Selon Fatai Hamed, gérant du point de loterie sur cette rue depuis maintenant 1 an, l’embouteillage s’explique par deux raisons : la présence d’entrepôts de conteneurs de marchandises variées et le fait que la voie soit très souvent utilisée par les automobilistes.

« Ce n’est pas tous les jours qu’il y a l’embouteillage. Mais quand ça arrive, c’est très souvent au niveau des entrepôts à cause des conteneurs qui viennent. Quand ils viennent et qu’il n’y a pas de place, les camions garent sur la voie. Actuellement, il n’y a pas de conteneurs mais vous voyez qu’il y a l’embouteillage, ce qui veut dire que cette voie est beaucoup utilisée par les taxis, les chauffeurs de personnel, les gbaka qui passent pour fuir les bouchons ou prendre des raccourcis. Je suis né dans ce quartier et j’ y ai grandi.

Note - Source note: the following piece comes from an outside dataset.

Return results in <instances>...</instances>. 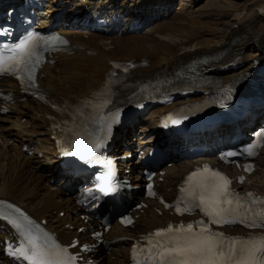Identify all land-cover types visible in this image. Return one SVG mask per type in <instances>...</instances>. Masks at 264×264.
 Listing matches in <instances>:
<instances>
[{"label": "bare ground", "instance_id": "1", "mask_svg": "<svg viewBox=\"0 0 264 264\" xmlns=\"http://www.w3.org/2000/svg\"><path fill=\"white\" fill-rule=\"evenodd\" d=\"M209 10H193L201 0H47L43 18H52L55 13L65 11L63 19L70 16L92 18L93 14L114 15L122 26L131 20L137 21L144 30L135 34L104 36L98 31H67L72 52L52 53L50 62L38 72V84L45 95V104L35 98L24 102L7 104L10 112L0 116V198L21 206L38 221L45 220L46 226L55 232L66 244L81 233L79 226L88 224L79 219V207L75 199L55 184L59 171L56 159V139L59 135L52 127L60 118L61 106H77L95 90L103 86L109 73L120 61L132 60L143 63L133 70L125 89L126 96L139 82L164 74H178L181 68L192 69L201 64L203 70H210L213 78L223 82L250 71L255 59L264 58V0H205ZM178 5V8L176 6ZM224 10L219 13L220 9ZM172 11L169 14V11ZM238 13V19L225 21L231 12ZM68 21V20H65ZM237 69L220 71L230 67L237 59ZM0 88L12 92L18 100L20 88L10 79L0 80ZM198 98H189L195 100ZM152 109L142 117L139 128V146L150 143L159 117L175 106ZM264 117L257 112L256 121ZM247 123V122H246ZM135 144V143H134ZM130 141L127 146H133ZM25 149V150H24ZM32 149V152H27ZM210 160L215 161L212 157ZM256 170L246 175L238 188L255 190L264 194V150L255 160ZM137 161L129 164L131 178L135 185L143 180L139 176ZM200 164V159L176 160L171 165H163V176L156 175V190L163 199H170L185 173ZM231 174L237 172L233 166H223ZM160 178L162 180H160ZM146 208L133 209L136 217L132 228H122L116 223L104 234L105 239H117L108 248L100 245L92 256L99 264H127L129 247L134 239L156 227L165 226L169 221H177L165 205L158 200H146ZM64 212L60 217L59 212ZM95 224L97 222L95 221ZM5 224L0 222V243L6 235ZM241 229L233 233L241 232ZM93 242V241H92ZM0 246V263L2 261Z\"/></svg>", "mask_w": 264, "mask_h": 264}, {"label": "snow or ice", "instance_id": "2", "mask_svg": "<svg viewBox=\"0 0 264 264\" xmlns=\"http://www.w3.org/2000/svg\"><path fill=\"white\" fill-rule=\"evenodd\" d=\"M42 39L38 34L28 33L19 43L11 47L6 46L8 54L0 52V73H15L22 82V74L27 73L29 81L33 80L29 62ZM58 41L64 42L59 36H52L44 40V43ZM118 115L117 112L113 116V122H117ZM108 131H111L110 124ZM257 135L258 138L264 137V131ZM102 147L104 140L98 139L87 151L76 150L66 155L77 156L87 163L93 153ZM256 147L257 144H250L244 152L253 155ZM238 154L241 153L230 151L224 153L222 159ZM246 170L250 171L251 166H246ZM111 175L109 172L108 175L100 177L103 181L99 188L101 194L114 191L109 180ZM230 183L231 181L222 173L207 166L197 169L187 177L186 186L181 189L184 193L181 199L185 207L181 208L178 201L176 210L183 214L199 209L208 218V223L203 220L197 221L198 231L194 230L191 223L175 228L169 225L166 229L157 230L154 236L160 239L154 245L156 252L152 257L153 264H264V235L248 238L231 237L223 232L213 231L210 227L211 224L222 226L239 222L250 228H264V211L256 212L246 202H242L239 194L230 190ZM149 194L153 193L150 191ZM247 196L253 197L254 194L248 193ZM253 202L264 204V201L258 199H254ZM122 223H131V220L125 218ZM16 227L20 229L26 243L16 249L14 255L23 257L29 264H75L76 257L69 255L67 248L52 241L38 226L33 230L31 221H28L27 227H22L21 224H17ZM99 235L97 233V236Z\"/></svg>", "mask_w": 264, "mask_h": 264}, {"label": "rangeland", "instance_id": "3", "mask_svg": "<svg viewBox=\"0 0 264 264\" xmlns=\"http://www.w3.org/2000/svg\"><path fill=\"white\" fill-rule=\"evenodd\" d=\"M178 1H179V0H178ZM185 1H186V0H185ZM214 1H216V0H214ZM217 1H218V0H217ZM199 7H200V8H199ZM176 8H178V5L176 6ZM198 8H199V11H200V12H206V11H208V10L210 9V8H209V2H208V1L205 2V0H201L200 3H198L197 5H193V6H192V9H193V10H197ZM223 10H224V9L221 8L220 11H219V13H218V15H219L220 13H222ZM172 11H173V10L169 11L168 13L171 14ZM227 16H228V17H226L225 21H230V22H232V21L238 19V13L235 12V11L229 13ZM132 141H135V139H132ZM137 141H138V140H137ZM137 141H135V142H137ZM31 151H32V149H31ZM31 151H27V152H29V154H30ZM58 215H59L60 217H62V216L60 215V212L58 213ZM63 216H64V215H63Z\"/></svg>", "mask_w": 264, "mask_h": 264}, {"label": "water", "instance_id": "4", "mask_svg": "<svg viewBox=\"0 0 264 264\" xmlns=\"http://www.w3.org/2000/svg\"><path fill=\"white\" fill-rule=\"evenodd\" d=\"M45 223H46V221H45Z\"/></svg>", "mask_w": 264, "mask_h": 264}]
</instances>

Normalement, cette voie n’était pas très fréquentée par les véhicules avant. Ce qui fait que moi-même, j’aide à réguler la circulation quand l’embouteillage s’aggrave », déclare Fatai Hamed.

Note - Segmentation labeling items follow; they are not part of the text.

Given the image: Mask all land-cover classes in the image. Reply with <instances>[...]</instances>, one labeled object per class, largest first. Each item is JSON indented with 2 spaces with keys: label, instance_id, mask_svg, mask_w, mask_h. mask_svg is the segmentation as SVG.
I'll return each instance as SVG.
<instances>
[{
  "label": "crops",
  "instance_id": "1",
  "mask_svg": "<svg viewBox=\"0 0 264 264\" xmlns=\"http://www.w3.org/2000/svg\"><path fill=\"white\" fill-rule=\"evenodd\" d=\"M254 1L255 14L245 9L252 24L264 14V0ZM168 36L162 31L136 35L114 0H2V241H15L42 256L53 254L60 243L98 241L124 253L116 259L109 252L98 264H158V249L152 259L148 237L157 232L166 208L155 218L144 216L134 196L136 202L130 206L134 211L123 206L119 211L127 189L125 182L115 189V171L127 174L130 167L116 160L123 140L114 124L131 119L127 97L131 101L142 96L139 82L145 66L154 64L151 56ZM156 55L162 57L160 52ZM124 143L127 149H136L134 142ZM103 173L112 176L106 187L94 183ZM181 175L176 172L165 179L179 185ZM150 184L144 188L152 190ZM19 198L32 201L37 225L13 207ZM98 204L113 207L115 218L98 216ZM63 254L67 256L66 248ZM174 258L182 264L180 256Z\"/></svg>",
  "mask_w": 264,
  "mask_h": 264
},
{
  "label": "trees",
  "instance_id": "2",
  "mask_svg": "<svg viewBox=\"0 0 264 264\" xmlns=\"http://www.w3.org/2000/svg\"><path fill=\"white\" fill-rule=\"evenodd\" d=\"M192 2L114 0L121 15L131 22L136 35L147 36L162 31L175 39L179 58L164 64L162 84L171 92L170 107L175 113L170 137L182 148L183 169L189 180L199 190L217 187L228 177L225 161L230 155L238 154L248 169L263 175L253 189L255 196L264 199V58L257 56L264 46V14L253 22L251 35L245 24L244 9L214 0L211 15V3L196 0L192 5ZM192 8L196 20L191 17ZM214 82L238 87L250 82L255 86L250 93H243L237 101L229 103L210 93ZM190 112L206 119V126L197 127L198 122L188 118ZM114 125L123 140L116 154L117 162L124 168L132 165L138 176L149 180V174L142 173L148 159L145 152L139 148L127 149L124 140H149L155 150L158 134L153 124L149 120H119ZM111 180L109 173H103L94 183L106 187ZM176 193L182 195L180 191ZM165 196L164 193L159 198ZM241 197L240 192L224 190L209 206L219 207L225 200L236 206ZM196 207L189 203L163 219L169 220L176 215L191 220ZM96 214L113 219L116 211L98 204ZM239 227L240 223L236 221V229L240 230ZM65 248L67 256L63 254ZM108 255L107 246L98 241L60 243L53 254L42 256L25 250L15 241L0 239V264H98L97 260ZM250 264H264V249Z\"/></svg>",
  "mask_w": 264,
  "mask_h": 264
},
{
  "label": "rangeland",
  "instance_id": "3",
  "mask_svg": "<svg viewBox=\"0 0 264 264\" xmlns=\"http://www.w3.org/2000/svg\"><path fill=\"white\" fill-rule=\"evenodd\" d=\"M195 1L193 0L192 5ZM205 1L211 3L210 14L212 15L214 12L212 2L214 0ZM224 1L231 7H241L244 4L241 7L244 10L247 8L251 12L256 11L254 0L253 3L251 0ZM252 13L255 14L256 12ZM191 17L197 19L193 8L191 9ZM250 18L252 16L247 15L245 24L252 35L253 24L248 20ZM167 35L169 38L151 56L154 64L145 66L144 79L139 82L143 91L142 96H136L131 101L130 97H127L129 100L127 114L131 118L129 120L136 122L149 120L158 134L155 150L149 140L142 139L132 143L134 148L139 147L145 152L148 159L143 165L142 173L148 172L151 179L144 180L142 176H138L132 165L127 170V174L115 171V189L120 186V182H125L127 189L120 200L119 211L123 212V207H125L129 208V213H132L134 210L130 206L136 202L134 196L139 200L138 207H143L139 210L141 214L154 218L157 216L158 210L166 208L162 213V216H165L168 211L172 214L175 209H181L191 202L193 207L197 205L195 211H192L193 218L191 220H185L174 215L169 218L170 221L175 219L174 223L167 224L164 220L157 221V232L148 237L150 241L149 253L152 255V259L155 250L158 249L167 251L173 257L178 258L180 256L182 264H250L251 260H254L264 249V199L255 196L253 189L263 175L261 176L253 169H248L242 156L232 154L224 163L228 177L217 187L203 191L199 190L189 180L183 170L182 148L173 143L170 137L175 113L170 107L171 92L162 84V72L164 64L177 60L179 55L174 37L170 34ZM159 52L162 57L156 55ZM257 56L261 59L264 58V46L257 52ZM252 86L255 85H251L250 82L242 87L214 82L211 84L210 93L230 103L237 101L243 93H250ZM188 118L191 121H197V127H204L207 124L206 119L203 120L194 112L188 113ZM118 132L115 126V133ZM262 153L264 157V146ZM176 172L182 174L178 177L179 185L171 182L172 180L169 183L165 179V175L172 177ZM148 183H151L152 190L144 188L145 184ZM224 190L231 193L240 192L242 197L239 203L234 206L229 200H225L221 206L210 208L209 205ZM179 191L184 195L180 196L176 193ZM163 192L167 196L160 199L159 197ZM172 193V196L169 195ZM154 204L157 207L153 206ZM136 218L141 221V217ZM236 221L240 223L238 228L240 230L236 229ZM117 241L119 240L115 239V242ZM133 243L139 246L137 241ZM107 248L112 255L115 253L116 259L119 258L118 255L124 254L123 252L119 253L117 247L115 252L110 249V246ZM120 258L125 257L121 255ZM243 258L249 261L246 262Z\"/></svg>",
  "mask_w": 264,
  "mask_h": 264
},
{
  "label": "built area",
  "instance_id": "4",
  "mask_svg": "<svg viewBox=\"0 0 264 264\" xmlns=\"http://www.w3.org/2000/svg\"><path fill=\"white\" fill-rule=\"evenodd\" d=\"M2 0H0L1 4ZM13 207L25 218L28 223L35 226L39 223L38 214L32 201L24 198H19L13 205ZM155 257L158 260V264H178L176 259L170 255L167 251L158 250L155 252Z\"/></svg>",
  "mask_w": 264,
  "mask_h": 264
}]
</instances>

Quant à Bakary Koné, vendeur de café, il soutient que les seuls jours où la voie est désengorgée, c’est lorsqu’il n’y a pas d’arrivage de conteneurs.

La réaction des propriétaires d’entrepôts

« Nous sommes transitaires : nous recevons des marchandises, des conteneurs et nous gérons leur arrivée et leur sortie. C’est du transport maritime, du bateau-cargo. Les clients achètent leurs produits à l’étranger et nous nous chargeons de les faire venir. C’est de façon légale que nous sommes installés sur cette rue », explique Amadou Sylla, responsable de chargement de l’un des entrepôts.

Il explique que les embouteillages sur cette rue sont quasi permanents. Quand ils s’estompent, quelques minutes après, le calvaire reprend de plus belle. Sensible à la galère des automobilistes, le responsable de chargement fait savoir qu’il passe la majeure partie de son temps à faciliter la circulation aux usagers.

S’agissant des accusations portées contre eux relatives à leurs activités sur la rue, le jeune homme se veut clair : « Notre travail se fait surtout la nuit, et les conteneurs sont déplacés tôt le matin ou le soir. Ceux qui manipulent les gros camions ne sont même pas présents dans cette zone à ces heures. Notre espace de stockage principal est à Adjamé Village, là où il y a eu le déguerpissement. C’est là-bas qu’on stocke les conteneurs venant du port, parce qu’ici il n’y a pas de place. Dès qu’un conteneur est déchargé, un autre arrive puis il repart. Donc, la zone ici n’a rien à voir avec les gros camions qui créeraient un blocage », se justifie-t-il.

Avant d’ajouter : « Le vrai problème, c’est le comportement des conducteurs. Certains ne pensent pas aux autres. Il suffit qu’un conducteur hésite quelques secondes, qu’un autre force le passage, et tout se bloque. Chacun veut passer, personne ne veut laisser le passage à l’autre, on met son véhicule un peu trop en avant, et la circulation se retrouve bloquée. Pourtant, en quelques secondes, ça pourrait se débloquer si chacun faisait un petit effort. Ce qu’il faut, ce sont des campagnes de sensibilisation pour que les mentalités changent », propose-t-il.

De son côté, Ibrahim Cissé, responsable, lui aussi, d’un entrepôt, confie que la plupart des camions garent sur l’espace libre d’Adjamé Village et que, selon la loi, ils ne sont pas autorisés à circuler la journée. Il rappelle que l’engorgement de la voie dans la journée est dû aux clients qui viennent récupérer les colis. Pour lui, la responsabilité des récurrents embouteillages est partagée. « C’est vrai que nous sommes responsables. Mais les chauffeurs qui passent ici ne sont pas saints non plus. Ils sont très souvent impatients et nous sommes obligés nous-mêmes d’aider à réguler la circulation », consent-il.